Per la parte pubblica hanno firmato il Direttore Generale, Antonio Graziano, e i dirigenti Asp Lucio Cosentino, Elisabetta Tripodi e Giovanni Rossano. Per i sindacati hanno siglato l'intesa Rosalbino Cerra e Piero Vasapollo (Fimmg). L'accordo stabilisce un modello operativo dettagliato sulle funzioni cliniche e organizzative delle nuove strutture.
Orari, personale e tecnologie
Le Case di Comunità garantiranno un presidio con presenza dei medici di famiglia dal lunedì al venerdì, nelle fasce orarie 8:00-20:00. Le attività saranno supportate da personale infermieristico, da una segreteria amministrativa e dall'uso di strumenti di telemedicina per la gestione delle cartelle cliniche e del monitoraggio a distanza.
| Elemento | Dettaglio |
|---|---|
| Orario operativo | lun–ven 8:00-20:00 |
| Personale di supporto | Infermiere, segreteria, medici di base |
| Servizi principali | Gestione codici minori, diagnostica di primo livello, telemedicina |
La rete non assumerà compiti di emergenza-urgenza, che restano di competenza dei Pronto Soccorso; al contrario le strutture saranno orientate a casi a bassa complessità e a interventi di prossimità.
Progetti di medicina d'iniziativa e remunerazioni
L'intesa istituisce iniziative specifiche, tra cui screening digitali per l'individuazione precoce delle demenze e attività di monitoraggio in telemedicina rivolte ai pazienti delle RSA. Sono previsti anche interventi per promuovere stili di vita sani nella popolazione locale.
- Screening digitali per le demenze
- Telemonitoraggio dei pazienti delle RSA
- Attività di prevenzione e promozione della salute
L'accordo inoltre disciplina gli aspetti economici: ai professionisti coinvolti è prevista una remunerazione attrattiva e indennità aggiuntive finanziate con risorse aziendali, misura che punta a incentivare la partecipazione dei medici di medicina generale alla nuova organizzazione territoriale.
Reazioni e impatto locale
"Diamo risposte certe e strutturate al bisogno di assistenza dei cittadini, valorizzando la medicina generale direttamente nei territori attraverso una rete h12 solida",
ha commentato il direttore generale Antonio Graziano, sottolineando l'allineamento dell'operazione con il piano regionale di riorganizzazione sanitaria e l'obiettivo di costruire una «prossimità reale» verso le fasce più fragili.
Per i cittadini del Crotonese l'attivazione delle Case di Comunità comporterà cambiamenti concreti nell'accesso alle cure di base: tempi di attesa più contenuti per visite di primo livello, possibilità di monitoraggio continuo per anziani e pazienti fragili, e maggior integrazione tra medico di famiglia e servizi infermieristici.

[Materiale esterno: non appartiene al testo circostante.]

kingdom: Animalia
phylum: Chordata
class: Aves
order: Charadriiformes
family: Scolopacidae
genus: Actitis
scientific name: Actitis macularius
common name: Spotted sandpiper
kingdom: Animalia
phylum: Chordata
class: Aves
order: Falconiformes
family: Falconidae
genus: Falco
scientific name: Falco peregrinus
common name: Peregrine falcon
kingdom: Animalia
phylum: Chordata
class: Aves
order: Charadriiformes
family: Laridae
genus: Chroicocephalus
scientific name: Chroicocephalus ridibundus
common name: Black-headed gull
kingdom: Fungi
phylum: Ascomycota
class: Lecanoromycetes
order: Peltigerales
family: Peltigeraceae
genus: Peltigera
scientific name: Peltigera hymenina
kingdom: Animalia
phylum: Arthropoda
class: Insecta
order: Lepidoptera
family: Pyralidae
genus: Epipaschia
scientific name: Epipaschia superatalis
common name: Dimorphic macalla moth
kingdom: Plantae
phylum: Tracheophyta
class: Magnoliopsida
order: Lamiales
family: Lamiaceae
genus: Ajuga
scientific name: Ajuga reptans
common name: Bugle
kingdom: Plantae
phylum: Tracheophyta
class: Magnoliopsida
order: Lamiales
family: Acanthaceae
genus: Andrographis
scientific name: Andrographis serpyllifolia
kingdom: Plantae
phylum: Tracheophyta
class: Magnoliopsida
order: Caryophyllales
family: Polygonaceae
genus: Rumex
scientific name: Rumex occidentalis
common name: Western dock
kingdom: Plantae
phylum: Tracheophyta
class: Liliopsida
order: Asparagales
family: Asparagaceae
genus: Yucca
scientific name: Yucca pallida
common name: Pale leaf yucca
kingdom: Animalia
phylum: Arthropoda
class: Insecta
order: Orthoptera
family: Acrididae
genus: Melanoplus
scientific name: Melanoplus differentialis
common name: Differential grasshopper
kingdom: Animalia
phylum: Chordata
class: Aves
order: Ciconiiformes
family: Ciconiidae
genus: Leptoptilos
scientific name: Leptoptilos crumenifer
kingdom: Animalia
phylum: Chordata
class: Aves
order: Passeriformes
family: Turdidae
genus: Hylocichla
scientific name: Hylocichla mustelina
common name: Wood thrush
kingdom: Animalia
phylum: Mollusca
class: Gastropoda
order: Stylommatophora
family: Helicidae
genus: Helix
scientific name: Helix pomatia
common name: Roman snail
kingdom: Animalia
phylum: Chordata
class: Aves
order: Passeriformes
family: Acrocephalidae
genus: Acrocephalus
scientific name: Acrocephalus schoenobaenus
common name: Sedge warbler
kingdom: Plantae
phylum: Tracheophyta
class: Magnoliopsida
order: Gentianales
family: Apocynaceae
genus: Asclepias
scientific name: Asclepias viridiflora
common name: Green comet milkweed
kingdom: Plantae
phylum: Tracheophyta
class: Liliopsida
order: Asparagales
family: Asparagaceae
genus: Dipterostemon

Resta da valutare nei prossimi mesi l'effettiva capillarità dell'offerta, la distribuzione delle sedi sul territorio provinciale e la capacità del sistema di intercettare le esigenze delle aree più isolate.
La firma dell'accordo segna comunque un passo essenziale nella riorganizzazione della sanità territoriale a Crotone, con l'intento dichiarato di ridurre il ricorso improprio al pronto soccorso e di rafforzare percorsi di cura continui e prossimi alla comunità.